* [PROBLEM REQUIREMENTS]:
Throughout the material below, count the lines that include the string "Türkei", then report only the resulting number.
————————
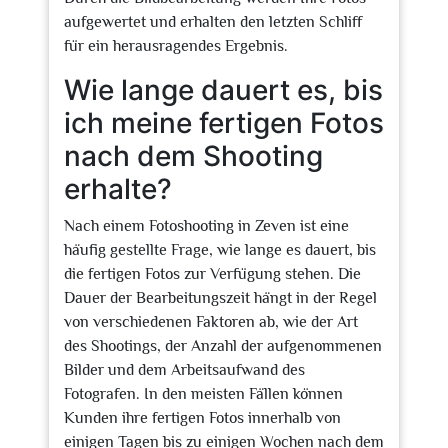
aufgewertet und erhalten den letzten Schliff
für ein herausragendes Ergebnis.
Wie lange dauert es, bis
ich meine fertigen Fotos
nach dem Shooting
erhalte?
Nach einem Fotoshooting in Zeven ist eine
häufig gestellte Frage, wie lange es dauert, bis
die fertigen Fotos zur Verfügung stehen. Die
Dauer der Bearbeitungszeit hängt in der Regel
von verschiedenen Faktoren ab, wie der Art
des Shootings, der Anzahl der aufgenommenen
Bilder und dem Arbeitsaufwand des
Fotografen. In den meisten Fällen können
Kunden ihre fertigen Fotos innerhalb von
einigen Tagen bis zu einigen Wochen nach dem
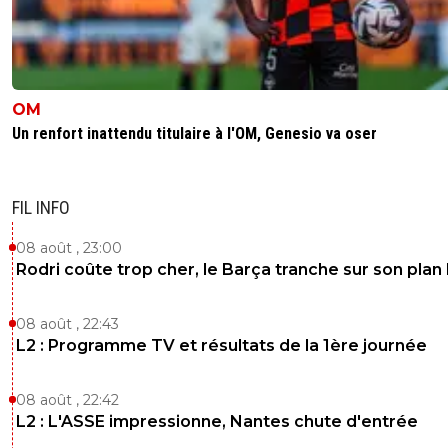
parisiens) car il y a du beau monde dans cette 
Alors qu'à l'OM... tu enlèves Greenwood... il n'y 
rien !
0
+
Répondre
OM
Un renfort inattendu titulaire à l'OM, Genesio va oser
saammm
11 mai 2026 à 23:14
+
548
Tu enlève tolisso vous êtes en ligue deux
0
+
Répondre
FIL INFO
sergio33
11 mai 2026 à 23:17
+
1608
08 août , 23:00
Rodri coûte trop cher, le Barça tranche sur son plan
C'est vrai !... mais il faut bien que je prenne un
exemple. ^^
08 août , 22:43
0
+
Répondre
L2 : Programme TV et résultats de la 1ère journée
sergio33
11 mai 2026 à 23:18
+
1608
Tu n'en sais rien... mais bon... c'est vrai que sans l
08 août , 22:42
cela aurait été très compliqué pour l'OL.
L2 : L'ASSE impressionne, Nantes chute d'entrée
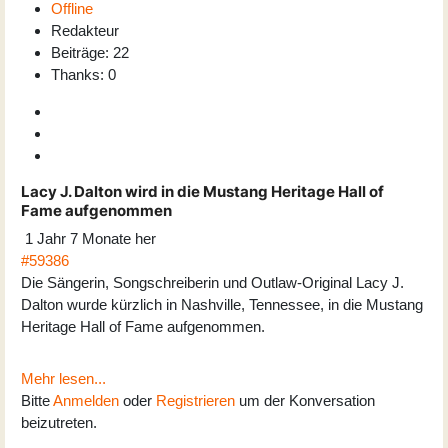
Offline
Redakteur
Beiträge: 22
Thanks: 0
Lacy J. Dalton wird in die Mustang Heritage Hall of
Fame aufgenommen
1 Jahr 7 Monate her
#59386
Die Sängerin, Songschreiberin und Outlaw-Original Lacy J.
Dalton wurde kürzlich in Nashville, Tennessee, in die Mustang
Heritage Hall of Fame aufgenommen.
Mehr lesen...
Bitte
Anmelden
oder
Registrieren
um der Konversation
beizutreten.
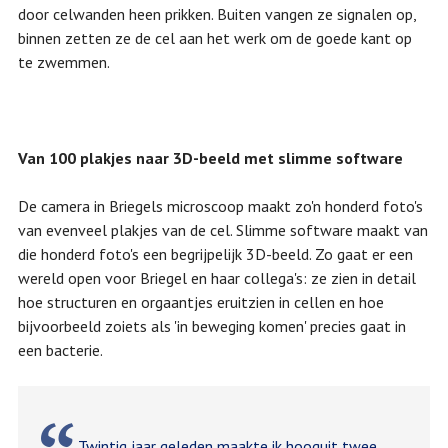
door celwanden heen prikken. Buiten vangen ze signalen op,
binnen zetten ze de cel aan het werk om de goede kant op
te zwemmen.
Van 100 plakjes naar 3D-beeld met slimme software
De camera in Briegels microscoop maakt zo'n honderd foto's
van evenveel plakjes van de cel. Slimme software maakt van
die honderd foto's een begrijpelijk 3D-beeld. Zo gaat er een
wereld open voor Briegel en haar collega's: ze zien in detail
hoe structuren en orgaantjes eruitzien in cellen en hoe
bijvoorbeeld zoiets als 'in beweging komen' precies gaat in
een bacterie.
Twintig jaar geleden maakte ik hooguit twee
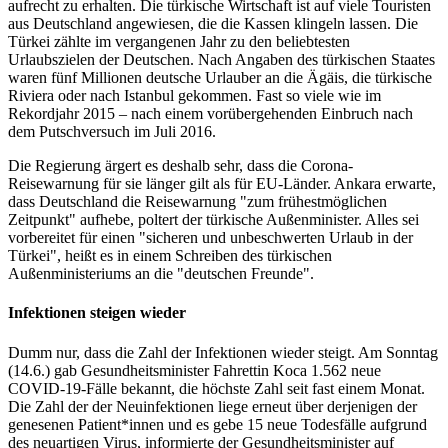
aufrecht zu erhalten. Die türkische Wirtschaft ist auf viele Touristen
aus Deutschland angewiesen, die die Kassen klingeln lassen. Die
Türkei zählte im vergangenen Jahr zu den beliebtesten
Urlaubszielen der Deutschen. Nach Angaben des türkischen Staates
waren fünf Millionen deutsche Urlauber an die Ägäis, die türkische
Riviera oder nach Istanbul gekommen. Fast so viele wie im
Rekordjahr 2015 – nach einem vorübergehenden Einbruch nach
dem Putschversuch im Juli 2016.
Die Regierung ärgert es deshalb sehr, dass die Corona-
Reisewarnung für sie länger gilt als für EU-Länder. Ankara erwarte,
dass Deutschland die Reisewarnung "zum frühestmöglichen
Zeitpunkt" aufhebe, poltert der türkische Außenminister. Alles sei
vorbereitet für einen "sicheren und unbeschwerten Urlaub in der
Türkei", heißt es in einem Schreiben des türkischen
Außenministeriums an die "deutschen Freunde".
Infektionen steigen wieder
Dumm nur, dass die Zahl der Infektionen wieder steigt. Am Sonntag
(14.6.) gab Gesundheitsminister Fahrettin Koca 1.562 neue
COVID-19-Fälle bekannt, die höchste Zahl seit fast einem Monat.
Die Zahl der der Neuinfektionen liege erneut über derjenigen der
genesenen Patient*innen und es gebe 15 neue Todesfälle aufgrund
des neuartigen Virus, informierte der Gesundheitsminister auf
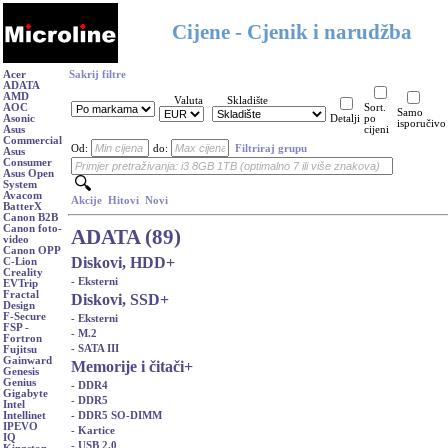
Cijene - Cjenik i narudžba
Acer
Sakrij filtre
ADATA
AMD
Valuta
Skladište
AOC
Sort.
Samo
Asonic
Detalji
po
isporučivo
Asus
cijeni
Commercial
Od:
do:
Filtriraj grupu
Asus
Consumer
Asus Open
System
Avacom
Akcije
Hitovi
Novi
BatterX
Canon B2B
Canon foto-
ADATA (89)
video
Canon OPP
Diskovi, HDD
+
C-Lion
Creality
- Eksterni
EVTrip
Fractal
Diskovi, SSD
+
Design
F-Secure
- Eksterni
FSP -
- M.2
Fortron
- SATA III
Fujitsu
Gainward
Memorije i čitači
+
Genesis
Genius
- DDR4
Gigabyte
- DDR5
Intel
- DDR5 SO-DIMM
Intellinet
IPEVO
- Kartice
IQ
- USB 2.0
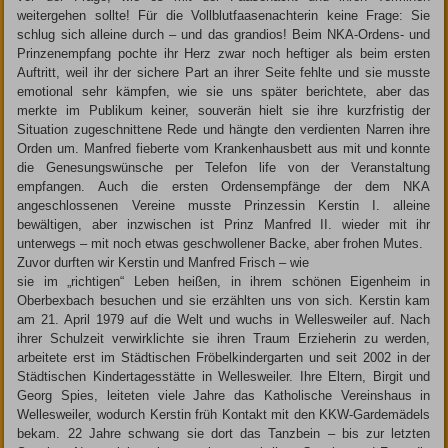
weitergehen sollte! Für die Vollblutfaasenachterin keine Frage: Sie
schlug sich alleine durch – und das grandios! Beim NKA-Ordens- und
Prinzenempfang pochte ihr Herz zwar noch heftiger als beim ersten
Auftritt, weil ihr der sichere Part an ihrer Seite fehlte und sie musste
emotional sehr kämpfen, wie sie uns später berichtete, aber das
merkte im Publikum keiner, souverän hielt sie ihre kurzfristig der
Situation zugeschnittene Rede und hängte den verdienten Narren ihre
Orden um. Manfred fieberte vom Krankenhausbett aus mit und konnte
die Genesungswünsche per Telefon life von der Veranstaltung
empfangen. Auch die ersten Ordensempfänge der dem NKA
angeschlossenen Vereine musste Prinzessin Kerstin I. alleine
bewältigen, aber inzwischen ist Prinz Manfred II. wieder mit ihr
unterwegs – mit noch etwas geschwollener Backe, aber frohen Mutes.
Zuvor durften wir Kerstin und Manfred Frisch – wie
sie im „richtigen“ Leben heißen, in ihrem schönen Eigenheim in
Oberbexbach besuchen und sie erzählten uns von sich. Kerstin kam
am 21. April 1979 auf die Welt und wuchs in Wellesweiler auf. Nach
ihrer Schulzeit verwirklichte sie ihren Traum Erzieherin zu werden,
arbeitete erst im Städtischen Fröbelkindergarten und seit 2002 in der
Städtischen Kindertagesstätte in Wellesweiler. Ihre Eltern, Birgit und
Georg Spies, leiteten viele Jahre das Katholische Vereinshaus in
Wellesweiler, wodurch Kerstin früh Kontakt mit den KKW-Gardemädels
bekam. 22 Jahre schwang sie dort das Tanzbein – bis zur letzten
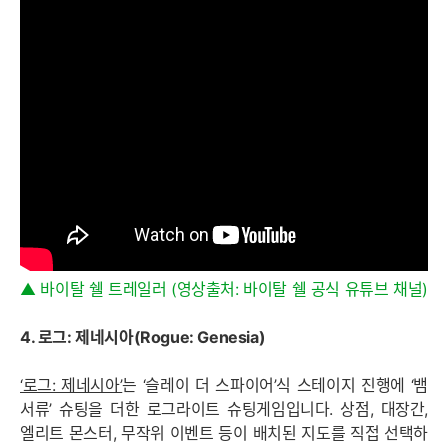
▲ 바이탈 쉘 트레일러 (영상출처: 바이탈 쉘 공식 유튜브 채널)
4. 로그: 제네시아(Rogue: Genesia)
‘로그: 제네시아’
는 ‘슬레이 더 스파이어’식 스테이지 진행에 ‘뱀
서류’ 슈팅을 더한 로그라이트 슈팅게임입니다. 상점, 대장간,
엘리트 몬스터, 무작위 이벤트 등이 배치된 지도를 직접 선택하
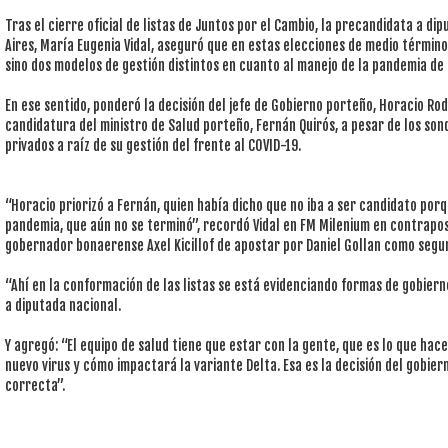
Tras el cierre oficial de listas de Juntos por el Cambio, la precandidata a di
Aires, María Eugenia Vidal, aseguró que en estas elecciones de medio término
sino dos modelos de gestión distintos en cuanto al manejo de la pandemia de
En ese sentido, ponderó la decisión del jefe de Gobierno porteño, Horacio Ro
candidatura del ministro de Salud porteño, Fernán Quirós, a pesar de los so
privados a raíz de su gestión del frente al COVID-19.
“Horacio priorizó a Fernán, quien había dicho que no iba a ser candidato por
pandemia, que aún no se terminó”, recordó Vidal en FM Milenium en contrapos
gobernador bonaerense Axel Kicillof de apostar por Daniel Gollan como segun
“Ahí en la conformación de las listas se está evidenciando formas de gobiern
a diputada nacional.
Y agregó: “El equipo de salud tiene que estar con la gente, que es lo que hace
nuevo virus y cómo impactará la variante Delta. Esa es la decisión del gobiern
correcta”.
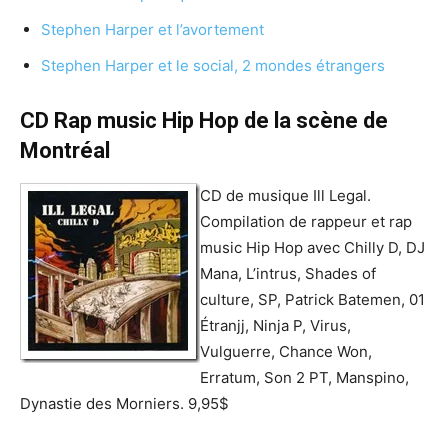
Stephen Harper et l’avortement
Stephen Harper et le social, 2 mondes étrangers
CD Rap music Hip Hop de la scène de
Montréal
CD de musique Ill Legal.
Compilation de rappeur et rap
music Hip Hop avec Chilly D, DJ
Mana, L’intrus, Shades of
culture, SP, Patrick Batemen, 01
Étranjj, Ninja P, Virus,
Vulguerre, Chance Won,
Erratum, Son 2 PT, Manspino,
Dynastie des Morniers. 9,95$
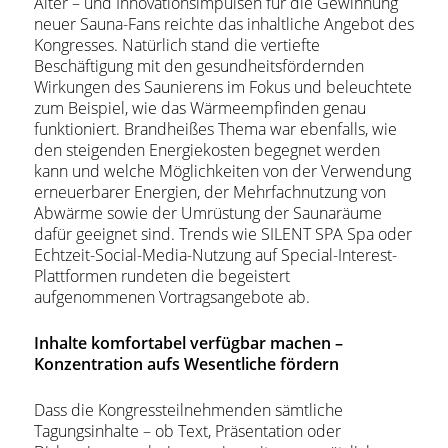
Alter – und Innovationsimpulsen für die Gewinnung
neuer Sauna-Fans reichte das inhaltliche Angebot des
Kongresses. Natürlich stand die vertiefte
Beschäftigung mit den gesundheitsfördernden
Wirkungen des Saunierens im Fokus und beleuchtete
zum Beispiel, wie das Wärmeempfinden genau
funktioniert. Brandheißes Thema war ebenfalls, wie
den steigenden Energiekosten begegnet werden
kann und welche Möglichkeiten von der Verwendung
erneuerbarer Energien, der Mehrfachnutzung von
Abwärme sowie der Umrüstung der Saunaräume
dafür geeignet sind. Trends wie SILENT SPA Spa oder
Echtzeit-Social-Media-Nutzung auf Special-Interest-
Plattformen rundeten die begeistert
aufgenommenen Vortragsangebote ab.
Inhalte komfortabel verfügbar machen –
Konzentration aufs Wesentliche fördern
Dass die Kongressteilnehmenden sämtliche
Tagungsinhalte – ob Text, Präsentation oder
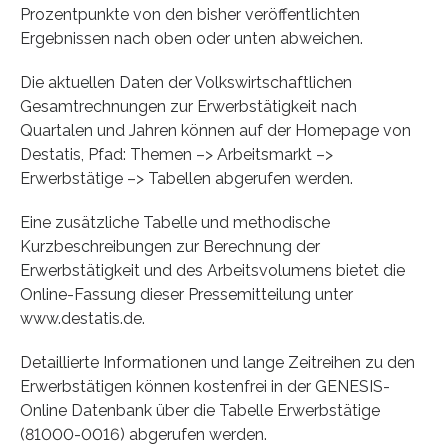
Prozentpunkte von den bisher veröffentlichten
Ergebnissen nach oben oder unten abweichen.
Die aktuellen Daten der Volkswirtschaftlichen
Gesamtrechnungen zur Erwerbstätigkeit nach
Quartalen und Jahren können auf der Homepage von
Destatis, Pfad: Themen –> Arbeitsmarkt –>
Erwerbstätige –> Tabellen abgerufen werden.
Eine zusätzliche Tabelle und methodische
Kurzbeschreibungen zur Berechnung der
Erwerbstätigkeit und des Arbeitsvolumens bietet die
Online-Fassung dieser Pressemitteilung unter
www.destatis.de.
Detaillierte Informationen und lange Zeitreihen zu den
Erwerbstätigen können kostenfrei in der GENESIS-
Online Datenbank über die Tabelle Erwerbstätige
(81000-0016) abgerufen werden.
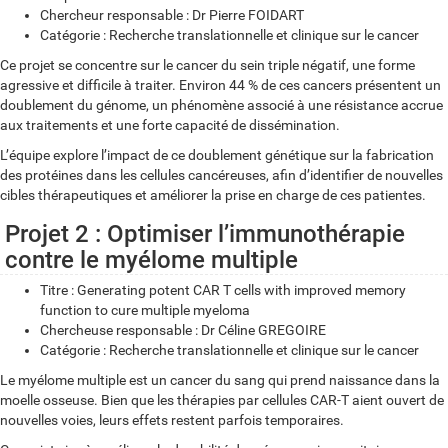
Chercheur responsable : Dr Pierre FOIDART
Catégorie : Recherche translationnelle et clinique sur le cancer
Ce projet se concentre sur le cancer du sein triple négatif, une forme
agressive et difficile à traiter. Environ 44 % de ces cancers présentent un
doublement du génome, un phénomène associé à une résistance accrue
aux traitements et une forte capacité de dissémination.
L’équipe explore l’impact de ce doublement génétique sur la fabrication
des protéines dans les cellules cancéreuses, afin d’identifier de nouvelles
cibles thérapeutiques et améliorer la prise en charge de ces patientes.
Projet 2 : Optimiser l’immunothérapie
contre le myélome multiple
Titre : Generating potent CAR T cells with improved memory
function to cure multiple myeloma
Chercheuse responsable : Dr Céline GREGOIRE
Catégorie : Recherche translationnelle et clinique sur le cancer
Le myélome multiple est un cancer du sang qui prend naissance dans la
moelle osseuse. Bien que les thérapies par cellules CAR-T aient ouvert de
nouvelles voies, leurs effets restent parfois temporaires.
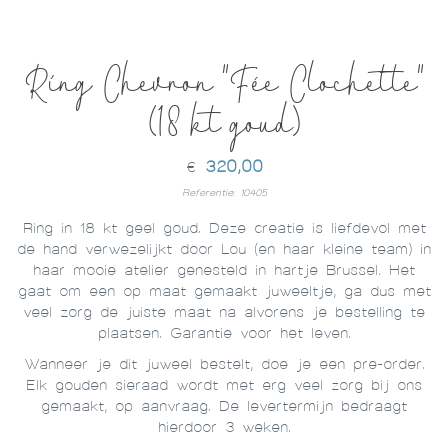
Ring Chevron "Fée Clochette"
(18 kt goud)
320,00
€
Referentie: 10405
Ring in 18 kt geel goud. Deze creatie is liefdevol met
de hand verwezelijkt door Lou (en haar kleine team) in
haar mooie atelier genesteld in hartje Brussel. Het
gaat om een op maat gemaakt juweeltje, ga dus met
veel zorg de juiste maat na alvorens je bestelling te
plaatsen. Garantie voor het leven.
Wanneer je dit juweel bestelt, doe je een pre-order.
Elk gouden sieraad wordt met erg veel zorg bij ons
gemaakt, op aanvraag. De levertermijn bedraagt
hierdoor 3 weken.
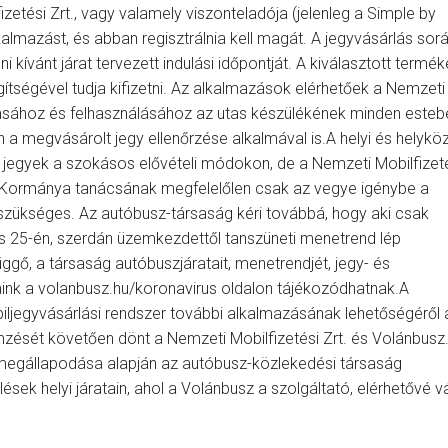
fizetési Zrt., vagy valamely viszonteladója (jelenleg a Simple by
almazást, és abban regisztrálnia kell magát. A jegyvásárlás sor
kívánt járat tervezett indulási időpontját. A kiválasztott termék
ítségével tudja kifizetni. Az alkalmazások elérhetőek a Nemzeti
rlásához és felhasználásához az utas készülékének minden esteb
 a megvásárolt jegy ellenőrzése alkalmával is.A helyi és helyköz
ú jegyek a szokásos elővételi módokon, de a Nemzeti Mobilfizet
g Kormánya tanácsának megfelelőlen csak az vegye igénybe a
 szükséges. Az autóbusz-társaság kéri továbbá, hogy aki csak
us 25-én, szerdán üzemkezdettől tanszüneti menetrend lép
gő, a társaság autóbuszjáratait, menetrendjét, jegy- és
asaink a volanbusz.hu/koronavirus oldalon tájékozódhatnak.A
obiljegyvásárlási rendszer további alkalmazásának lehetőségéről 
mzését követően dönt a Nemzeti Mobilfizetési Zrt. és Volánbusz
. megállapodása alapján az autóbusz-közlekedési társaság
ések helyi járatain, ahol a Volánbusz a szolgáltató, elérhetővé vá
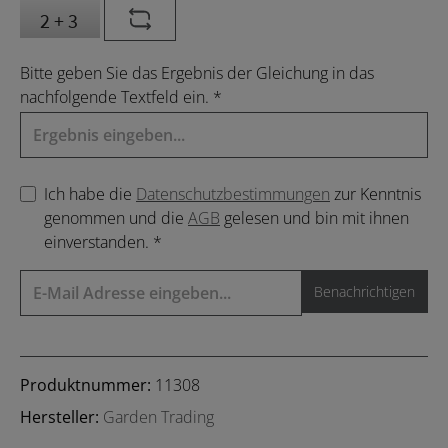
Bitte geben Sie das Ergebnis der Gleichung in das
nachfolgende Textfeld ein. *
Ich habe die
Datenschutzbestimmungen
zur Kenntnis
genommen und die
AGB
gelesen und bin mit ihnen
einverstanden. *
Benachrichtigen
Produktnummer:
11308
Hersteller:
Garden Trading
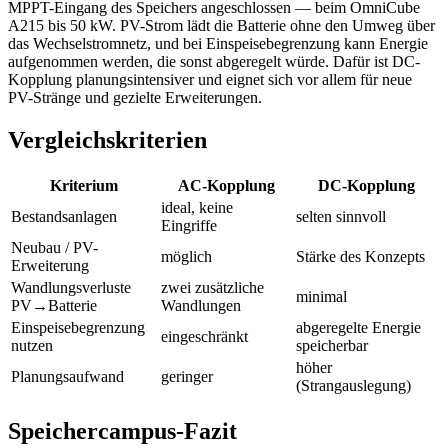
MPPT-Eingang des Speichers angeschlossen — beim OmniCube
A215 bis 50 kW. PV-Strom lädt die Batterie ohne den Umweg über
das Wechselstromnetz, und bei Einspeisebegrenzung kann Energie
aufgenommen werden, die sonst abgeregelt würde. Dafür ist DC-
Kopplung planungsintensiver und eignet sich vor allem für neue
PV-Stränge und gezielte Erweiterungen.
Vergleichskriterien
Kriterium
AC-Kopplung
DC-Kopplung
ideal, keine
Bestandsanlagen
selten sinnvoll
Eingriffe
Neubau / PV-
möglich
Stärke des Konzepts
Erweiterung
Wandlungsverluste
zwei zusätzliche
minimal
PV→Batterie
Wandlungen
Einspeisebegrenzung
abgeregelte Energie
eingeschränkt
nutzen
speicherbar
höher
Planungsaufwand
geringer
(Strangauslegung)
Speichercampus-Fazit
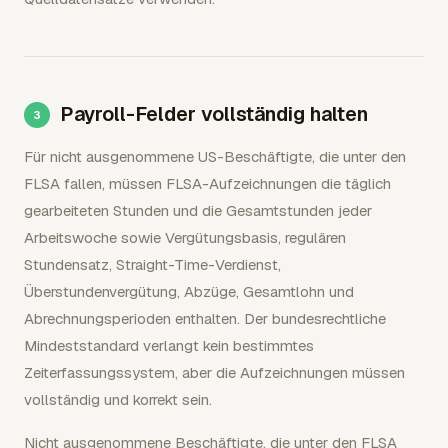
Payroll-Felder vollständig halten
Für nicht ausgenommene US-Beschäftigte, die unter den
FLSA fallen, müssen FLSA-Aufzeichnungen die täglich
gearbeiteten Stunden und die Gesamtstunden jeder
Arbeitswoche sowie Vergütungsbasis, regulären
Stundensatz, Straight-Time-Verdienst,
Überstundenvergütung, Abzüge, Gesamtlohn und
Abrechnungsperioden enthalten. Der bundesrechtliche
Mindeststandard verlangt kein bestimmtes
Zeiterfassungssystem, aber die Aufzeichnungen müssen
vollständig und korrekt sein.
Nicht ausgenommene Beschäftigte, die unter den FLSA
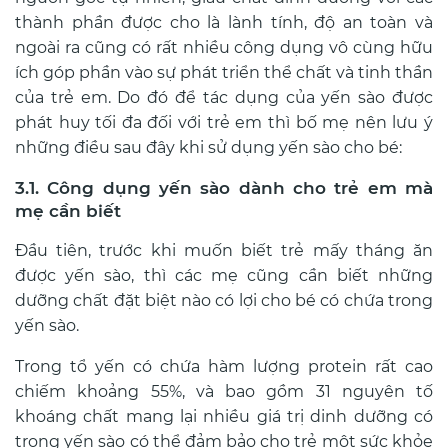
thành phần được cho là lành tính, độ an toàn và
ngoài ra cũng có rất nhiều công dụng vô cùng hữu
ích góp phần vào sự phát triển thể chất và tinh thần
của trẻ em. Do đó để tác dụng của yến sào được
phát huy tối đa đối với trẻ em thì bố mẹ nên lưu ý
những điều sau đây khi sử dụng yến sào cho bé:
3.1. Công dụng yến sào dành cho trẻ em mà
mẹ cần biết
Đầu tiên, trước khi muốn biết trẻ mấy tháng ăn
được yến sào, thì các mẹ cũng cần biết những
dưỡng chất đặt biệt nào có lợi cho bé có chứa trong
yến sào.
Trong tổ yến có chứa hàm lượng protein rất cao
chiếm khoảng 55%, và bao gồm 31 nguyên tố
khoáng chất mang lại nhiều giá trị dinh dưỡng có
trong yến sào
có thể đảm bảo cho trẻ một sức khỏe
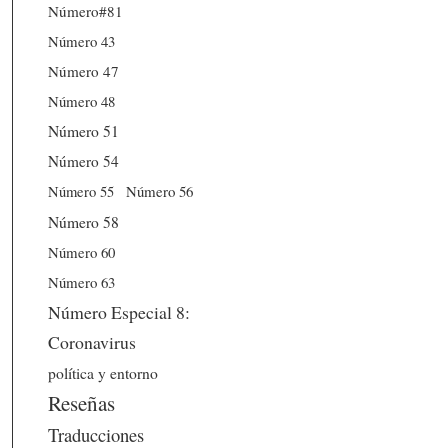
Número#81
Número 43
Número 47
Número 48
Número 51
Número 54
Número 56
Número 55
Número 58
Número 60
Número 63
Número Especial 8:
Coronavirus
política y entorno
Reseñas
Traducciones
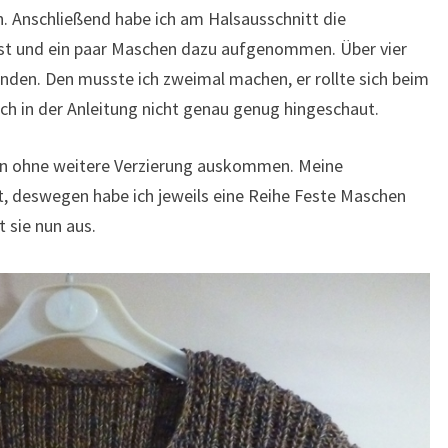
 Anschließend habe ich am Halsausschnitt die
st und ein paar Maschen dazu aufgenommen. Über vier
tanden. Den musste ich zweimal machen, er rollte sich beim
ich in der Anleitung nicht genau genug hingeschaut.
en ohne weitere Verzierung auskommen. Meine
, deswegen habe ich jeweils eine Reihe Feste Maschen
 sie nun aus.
————————
* [REPLY]:
2